To date, neither NIOSH nor the FDA has established a test predicate for respirators with nanotechnology, despite the evidence of higher levels of protection. However, test predicates may be on the drawing board for both of them. Items with nanotechnology are on the agenda for the next meeting of the International Safety Equipment Association's Respiratory Protection product group; that meeting will take place in early 2010.

For the future, the best thing is that people are more educated. Hand sanitizers and other sanitary methods are important, but respiratory protection will remain a very important piece of the puzzle. If the swine flu and avian flu mix and mutate, creating something that's easily transferred from person to person and has the deadliness of the avian flu, we have a real problem. Respiratory protection will be increasingly needed in the future as more and more of these mutations occur.

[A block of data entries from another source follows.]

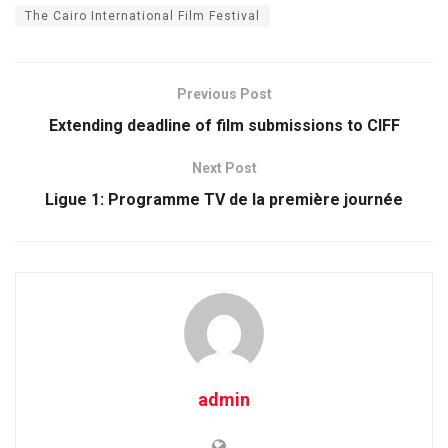
The Cairo International Film Festival
Previous Post
Extending deadline of film submissions to CIFF
Next Post
Ligue 1: Programme TV de la première journée
admin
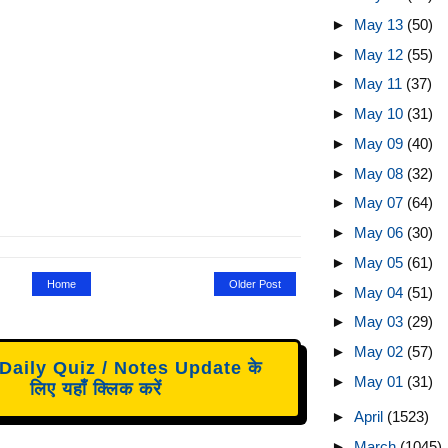
►
May 13
(50)
►
May 12
(55)
►
May 11
(37)
►
May 10
(31)
►
May 09
(40)
►
May 08
(32)
►
May 07
(64)
►
May 06
(30)
►
May 05
(61)
Home
Older Post
►
May 04
(51)
►
May 03
(29)
►
May 02
(57)
aily Quiz / Notes Update के
►
May 01
(31)
लिए यहाँ क्लिक करें
►
April
(1523)
►
March
(1045)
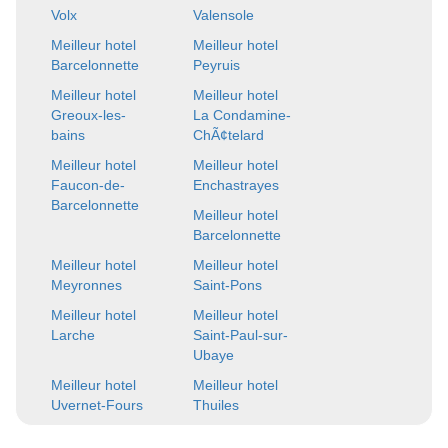
Volx
Valensole
Meilleur hotel
Meilleur hotel
Barcelonnette
Peyruis
Meilleur hotel
Meilleur hotel
Greoux-les-
La Condamine-
bains
ChÃ¢telard
Meilleur hotel
Meilleur hotel
Faucon-de-
Enchastrayes
Barcelonnette
Meilleur hotel
Barcelonnette
Meilleur hotel
Meilleur hotel
Meyronnes
Saint-Pons
Meilleur hotel
Meilleur hotel
Larche
Saint-Paul-sur-
Ubaye
Meilleur hotel
Meilleur hotel
Uvernet-Fours
Thuiles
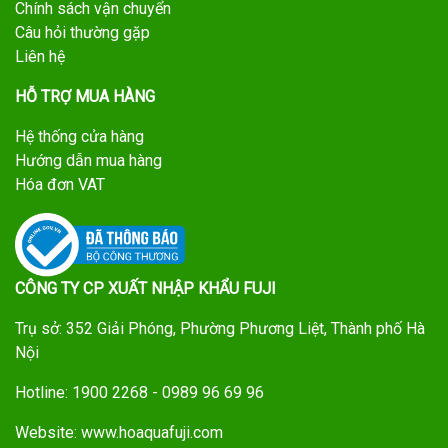
Chính sách vận chuyển
Câu hỏi thường gặp
Liên hệ
HỖ TRỢ MUA HÀNG
Hệ thống cửa hàng
Hướng dẫn mua hàng
Hóa đơn VAT
CÔNG TY CP XUẤT NHẬP KHẨU FUJI
Trụ sở: 352 Giải Phóng, Phường Phương Liệt, Thành phố Hà
Nội
Hotline: 1900 2268 - 0989 96 69 96
Website: www.hoaquafuji.com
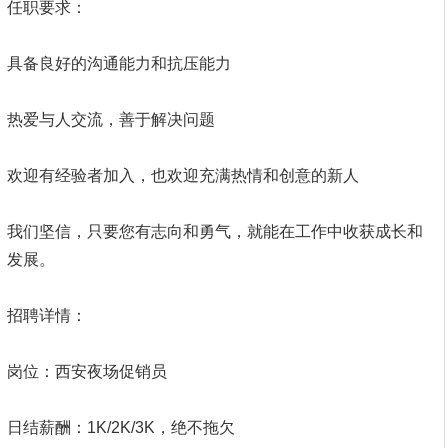
任职要求：
具备良好的沟通能力和抗压能力
热爱与人交流，善于解决问题
欢迎有经验者加入，也欢迎充满热情和创意的新人
我们坚信，只要您有志向和勇气，就能在工作中收获成长和
发展。
招聘详情：
岗位：西安夜场促销员
日结薪酬：1K/2K/3K，绝不拖欠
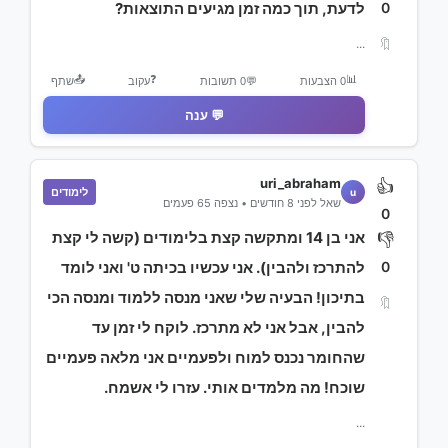
0
לדעת, תוך כמה זמן מגיעים התוצאות?
🔖
...
📤
❓
📊
0 הצבעות
💬
0 תשובות
עקוב
שתף
💬 ענה
uri_abraham
👍
לימודים
u
שאל לפני 8 חודשים • נצפה 65 פעמים
0
אני בן 14 ומתקשה קצת בלימודים (קשה לי קצת
👎
0
להתרכז ולהבין). אני עכשיו בכיתה ט' ואני לומד
בתיכון! הבעיה שלי שאני מנסה ללמוד ומנסה הכי
🔖
להבין, אבל אני לא מתרכז. לוקח לי זמן עד
שהחומר נכנס למוח ולפעמיים אני מלאה פעמיים
שוכח! מה מלמדים אותי. עזרו לי אשמח.
...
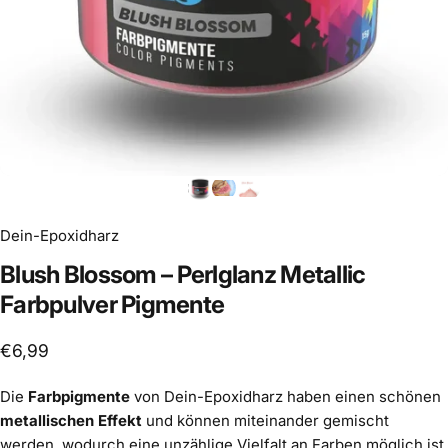
Dein-Epoxidharz
Blush
Blossom
–
Perlglanz
Metallic
Farbpulver
Pigmente
€6,99
Die
Farbpigmente
von Dein-Epoxidharz haben einen schönen
metallischen Effekt
und können miteinander gemischt
werden, wodurch eine unzählige Vielfalt an Farben möglich ist.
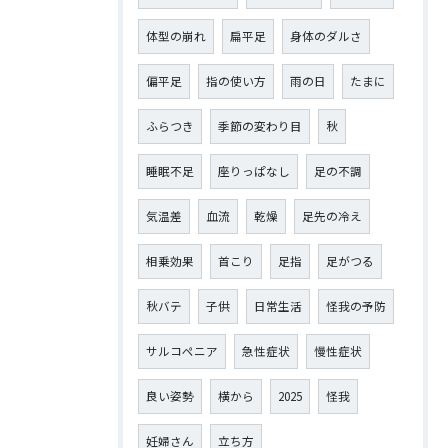
体型の崩れ
扁平足
身体のダルさ
偏平足
指の使い方
雨の日
たまに
ふらつき
季節の変わり目
秋
睡眠不足
座りっぱなし
足の不調
気温差
血流
乾燥
足先の冷え
相乗効果
首こり
足指
足がつる
秋バテ
子供
日常生活
怪我の予防
サルコペニア
急性症状
慢性症状
良い姿勢
横から
2025
怪我
妊婦さん
立ち方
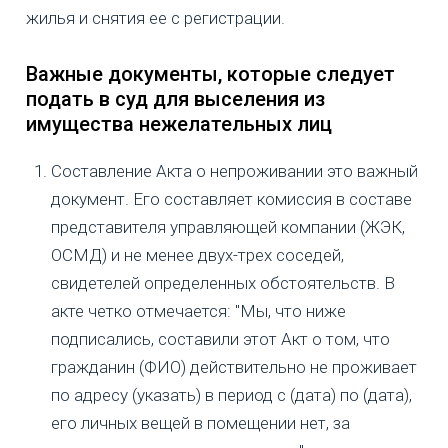
жилья и снятия ее с регистрации.
Важные документы, которые следует
подать в суд для выселения из
имущества нежелательных лиц
Составление Акта о непроживании это важный
документ. Его составляет комиссия в составе
представителя управляющей компании (ЖЭК,
ОСМД) и не менее двух-трех соседей,
свидетелей определенных обстоятельств. В
акте четко отмечается: "Мы, что ниже
подписались, составили этот Акт о том, что
гражданин (ФИО) действительно не проживает
по адресу (указать) в период с (дата) по (дата),
его личных вещей в помещении нет, за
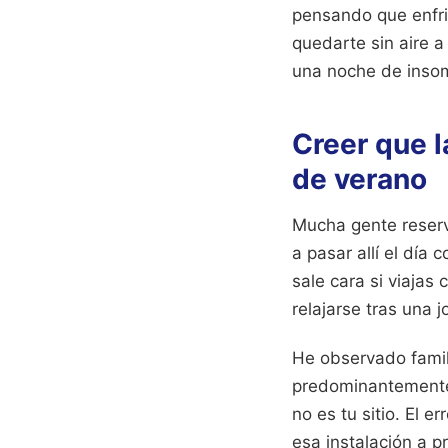
pensando que enfri
quedarte sin aire a
una noche de inso
Creer que l
de verano
Mucha gente reserva
a pasar allí el día
sale cara si viajas 
relajarse tras una 
He observado famili
predominantemente c
no es tu sitio. El e
esa instalación a p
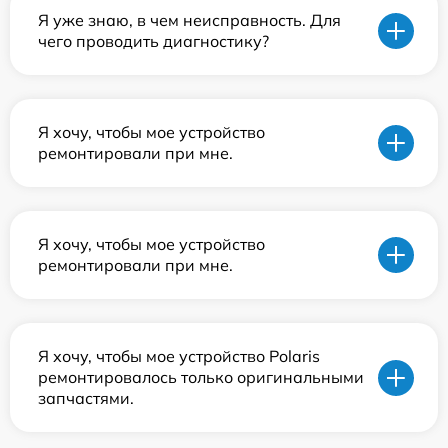
Я уже знаю, в чем неисправность. Для
чего проводить диагностику?
Я хочу, чтобы мое устройство
ремонтировали при мне.
Я хочу, чтобы мое устройство
ремонтировали при мне.
Я хочу, чтобы мое устройство Polaris
ремонтировалось только оригинальными
запчастями.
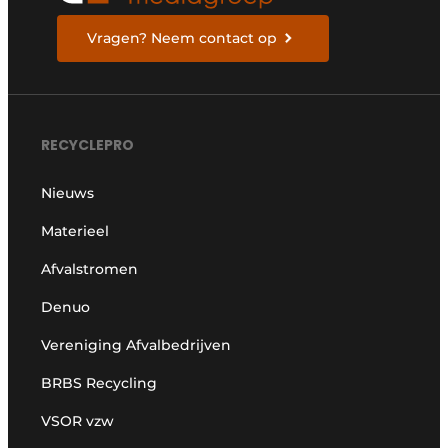
Vragen? Neem contact op
RECYCLEPRO
Nieuws
Materieel
Afvalstromen
Denuo
Vereniging Afvalbedrijven
BRBS Recycling
VSOR vzw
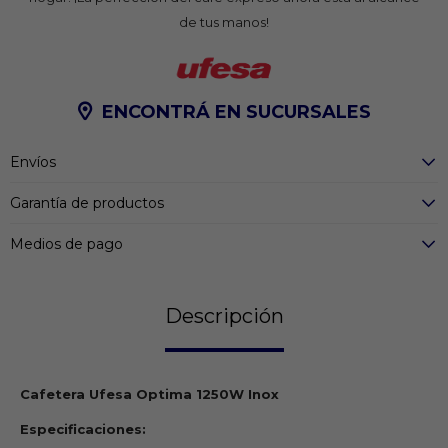
de tus manos!
ENCONTRÁ EN SUCURSALES
Envíos
Garantía de productos
Medios de pago
Descripción
Cafetera Ufesa Optima 1250W Inox
Especificaciones:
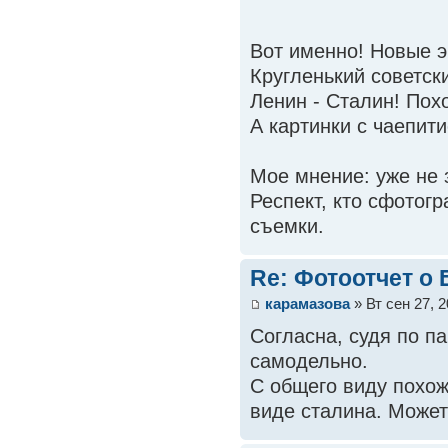
Вот именно! Новые 
Кругленький советски
Ленин - Сталин! Пох
А картинки с чаепит
Мое мнение: уже не 
Респект, кто сфотог
съемки.
Re: Фотоотчет о
карамазова
» Вт сен 27, 
Согласна, судя по п
самодельно.
С общего виду похо
виде сталина. Может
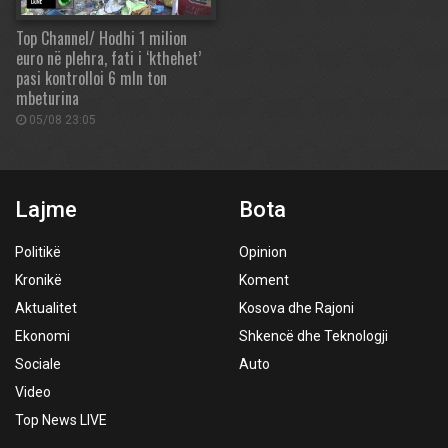
Top Channel/ Hodhi 1 milion
euro në plehra, fati i ‘kthehet’
pasi kontrolloi 6 mln ton
mbeturina
05/08 23:05
Lajme
Bota
Politikë
Opinion
Kronikë
Koment
Aktualitet
Kosova dhe Rajoni
Ekonomi
Shkencë dhe Teknologji
Sociale
Auto
Video
Top News LIVE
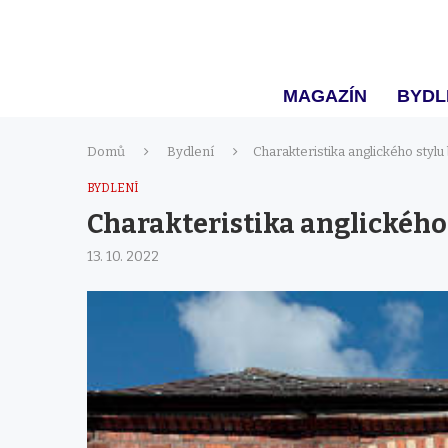
MAGAZÍN
BYDL
Domů
Bydlení
Charakteristika anglického stylu
BYDLENÍ
Charakteristika anglického
13. 10. 2022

The bottom line is, there are greater protection levels available now than were available in the past. We need to be looking at how we can make those safe and afford users the higher level of protection.

Nanotechnology has grown faster than current test methods to endorse these new capabilities, such as neutralizing and killing bacteria. Nanotechnology will continue changing the performance level of products for years to come.